- _Task to complete_:
Repeat only the lines below from the one containing "VCC Choir 13 Dec 2015" through the one containing "question on his mischievous smile. (39s)", inclusive, exactly as written.

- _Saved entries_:
**********

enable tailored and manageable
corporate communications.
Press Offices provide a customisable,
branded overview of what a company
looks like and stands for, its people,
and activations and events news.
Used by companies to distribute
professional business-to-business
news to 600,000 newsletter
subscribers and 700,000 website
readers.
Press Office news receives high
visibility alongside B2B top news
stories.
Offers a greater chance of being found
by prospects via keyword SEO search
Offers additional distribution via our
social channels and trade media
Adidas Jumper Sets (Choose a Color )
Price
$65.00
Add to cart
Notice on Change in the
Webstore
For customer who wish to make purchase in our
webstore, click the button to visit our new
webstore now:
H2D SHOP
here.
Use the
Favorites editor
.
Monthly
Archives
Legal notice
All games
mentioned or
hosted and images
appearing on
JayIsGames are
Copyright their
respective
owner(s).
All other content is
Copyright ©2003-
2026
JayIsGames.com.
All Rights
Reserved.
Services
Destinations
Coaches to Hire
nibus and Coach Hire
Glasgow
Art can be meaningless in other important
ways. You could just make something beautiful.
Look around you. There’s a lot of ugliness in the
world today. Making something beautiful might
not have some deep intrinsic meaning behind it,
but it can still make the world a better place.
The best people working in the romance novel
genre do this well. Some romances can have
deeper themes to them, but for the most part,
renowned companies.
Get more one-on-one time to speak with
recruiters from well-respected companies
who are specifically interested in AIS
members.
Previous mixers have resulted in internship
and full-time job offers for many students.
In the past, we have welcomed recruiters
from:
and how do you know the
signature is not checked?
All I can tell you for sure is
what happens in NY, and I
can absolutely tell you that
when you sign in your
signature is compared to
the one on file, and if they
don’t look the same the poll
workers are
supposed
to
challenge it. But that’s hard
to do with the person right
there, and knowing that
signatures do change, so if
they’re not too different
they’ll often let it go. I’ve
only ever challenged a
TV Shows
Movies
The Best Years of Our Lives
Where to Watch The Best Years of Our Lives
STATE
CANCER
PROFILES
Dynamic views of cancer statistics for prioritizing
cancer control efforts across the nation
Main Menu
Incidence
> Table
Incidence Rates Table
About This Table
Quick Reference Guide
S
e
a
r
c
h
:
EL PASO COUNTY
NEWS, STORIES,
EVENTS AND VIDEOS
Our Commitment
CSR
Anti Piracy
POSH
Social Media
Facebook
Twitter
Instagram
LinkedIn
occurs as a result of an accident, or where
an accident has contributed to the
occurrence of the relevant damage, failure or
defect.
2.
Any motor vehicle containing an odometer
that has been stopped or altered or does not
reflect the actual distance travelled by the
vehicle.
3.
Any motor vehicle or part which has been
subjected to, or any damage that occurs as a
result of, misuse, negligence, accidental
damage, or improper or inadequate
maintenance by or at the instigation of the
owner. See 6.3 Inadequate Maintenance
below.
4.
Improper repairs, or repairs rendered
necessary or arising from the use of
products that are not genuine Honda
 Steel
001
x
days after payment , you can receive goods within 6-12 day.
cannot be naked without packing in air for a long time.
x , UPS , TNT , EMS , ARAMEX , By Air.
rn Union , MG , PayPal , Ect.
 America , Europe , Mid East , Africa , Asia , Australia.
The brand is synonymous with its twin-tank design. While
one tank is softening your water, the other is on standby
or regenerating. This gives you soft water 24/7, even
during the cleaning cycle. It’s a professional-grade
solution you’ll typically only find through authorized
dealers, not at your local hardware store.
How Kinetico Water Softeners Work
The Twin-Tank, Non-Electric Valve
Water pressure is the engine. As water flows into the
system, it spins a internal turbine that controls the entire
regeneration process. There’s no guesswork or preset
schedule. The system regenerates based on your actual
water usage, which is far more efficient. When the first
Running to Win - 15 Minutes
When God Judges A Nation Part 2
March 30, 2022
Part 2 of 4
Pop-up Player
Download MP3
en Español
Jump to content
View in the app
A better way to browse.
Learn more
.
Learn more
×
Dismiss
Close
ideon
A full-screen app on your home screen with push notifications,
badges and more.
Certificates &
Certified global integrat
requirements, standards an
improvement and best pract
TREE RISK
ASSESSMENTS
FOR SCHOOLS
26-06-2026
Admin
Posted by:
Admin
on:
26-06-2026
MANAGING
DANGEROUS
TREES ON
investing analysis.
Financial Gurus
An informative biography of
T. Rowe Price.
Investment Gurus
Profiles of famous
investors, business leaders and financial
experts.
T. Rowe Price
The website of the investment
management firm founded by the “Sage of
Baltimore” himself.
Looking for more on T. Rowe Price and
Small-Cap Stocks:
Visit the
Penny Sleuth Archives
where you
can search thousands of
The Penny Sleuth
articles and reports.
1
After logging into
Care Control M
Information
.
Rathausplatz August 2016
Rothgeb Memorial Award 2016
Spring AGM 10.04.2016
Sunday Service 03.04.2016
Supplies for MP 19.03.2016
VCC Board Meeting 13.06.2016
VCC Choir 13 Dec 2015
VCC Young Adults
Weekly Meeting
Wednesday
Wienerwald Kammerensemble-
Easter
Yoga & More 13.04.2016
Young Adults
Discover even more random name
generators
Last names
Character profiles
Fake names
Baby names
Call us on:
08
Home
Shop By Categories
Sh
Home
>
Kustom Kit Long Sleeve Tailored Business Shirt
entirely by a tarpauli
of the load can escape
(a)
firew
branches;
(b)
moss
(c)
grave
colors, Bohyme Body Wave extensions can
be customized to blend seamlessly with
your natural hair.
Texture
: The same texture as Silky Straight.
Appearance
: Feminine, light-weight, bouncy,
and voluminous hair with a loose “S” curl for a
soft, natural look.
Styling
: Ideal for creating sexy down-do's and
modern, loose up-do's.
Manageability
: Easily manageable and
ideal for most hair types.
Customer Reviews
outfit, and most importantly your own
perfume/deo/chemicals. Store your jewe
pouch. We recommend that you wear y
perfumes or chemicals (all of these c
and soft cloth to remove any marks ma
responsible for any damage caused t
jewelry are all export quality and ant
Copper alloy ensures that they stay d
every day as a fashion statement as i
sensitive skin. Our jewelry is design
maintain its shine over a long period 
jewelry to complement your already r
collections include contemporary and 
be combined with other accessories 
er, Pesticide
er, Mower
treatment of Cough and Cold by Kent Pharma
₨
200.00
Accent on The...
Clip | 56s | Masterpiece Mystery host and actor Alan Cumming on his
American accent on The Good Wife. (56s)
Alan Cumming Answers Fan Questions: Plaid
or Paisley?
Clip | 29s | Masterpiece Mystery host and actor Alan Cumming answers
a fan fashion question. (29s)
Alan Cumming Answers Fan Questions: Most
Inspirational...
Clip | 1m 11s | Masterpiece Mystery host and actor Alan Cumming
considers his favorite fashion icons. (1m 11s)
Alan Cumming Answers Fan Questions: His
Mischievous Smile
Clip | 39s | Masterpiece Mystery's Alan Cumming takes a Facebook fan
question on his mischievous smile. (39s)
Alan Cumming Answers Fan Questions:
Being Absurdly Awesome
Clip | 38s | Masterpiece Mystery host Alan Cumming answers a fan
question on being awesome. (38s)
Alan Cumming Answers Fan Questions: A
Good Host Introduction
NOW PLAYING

**********

- _Response area_:
VCC Choir 13 Dec 2015
VCC Young Adults
Weekly Meeting
Wednesday
Wienerwald Kammerensemble-
Easter
Yoga & More 13.04.2016
Young Adults
Discover even more random name
generators
Last names
Character profiles
Fake names
Baby names
Call us on:
08
Home
Shop By Categories
Sh
Home
>
Kustom Kit Long Sleeve Tailored Business Shirt
entirely by a tarpauli
of the load can escape
(a)
firew
branches;
(b)
moss
(c)
grave
colors, Bohyme Body Wave extensions can
be customized to blend seamlessly with
your natural hair.
Texture
: The same texture as Silky Straight.
Appearance
: Feminine, light-weight, bouncy,
and voluminous hair with a loose “S” curl for a
soft, natural look.
Styling
: Ideal for creating sexy down-do's and
modern, loose up-do's.
Manageability
: Easily manageable and
ideal for most hair types.
Customer Reviews
outfit, and most importantly your own
perfume/deo/chemicals. Store your jewe
pouch. We recommend that you wear y
perfumes or chemicals (all of these c
and soft cloth to remove any marks ma
responsible for any damage caused t
jewelry are all export quality and ant
Copper alloy ensures that they stay d
every day as a fashion statement as i
sensitive skin. Our jewelry is design
maintain its shine over a long period 
jewelry to complement your already r
collections include contemporary and 
be combined with other accessories 
er, Pesticide
er, Mower
treatment of Cough and Cold by Kent Pharma
₨
200.00
Accent on The...
Clip | 56s | Masterpiece Mystery host and actor Alan Cumming on his
American accent on The Good Wife. (56s)
Alan Cumming Answers Fan Questions: Plaid
or Paisley?
Clip | 29s | Masterpiece Mystery host and actor Alan Cumming answers
a fan fashion question. (29s)
Alan Cumming Answers Fan Questions: Most
Inspirational...
Clip | 1m 11s | Masterpiece Mystery host and actor Alan Cumming
considers his favorite fashion icons. (1m 11s)
Alan Cumming Answers Fan Questions: His
Mischievous Smile
Clip | 39s | Masterpiece Mystery's Alan Cumming takes a Facebook fan
question on his mischievous smile. (39s)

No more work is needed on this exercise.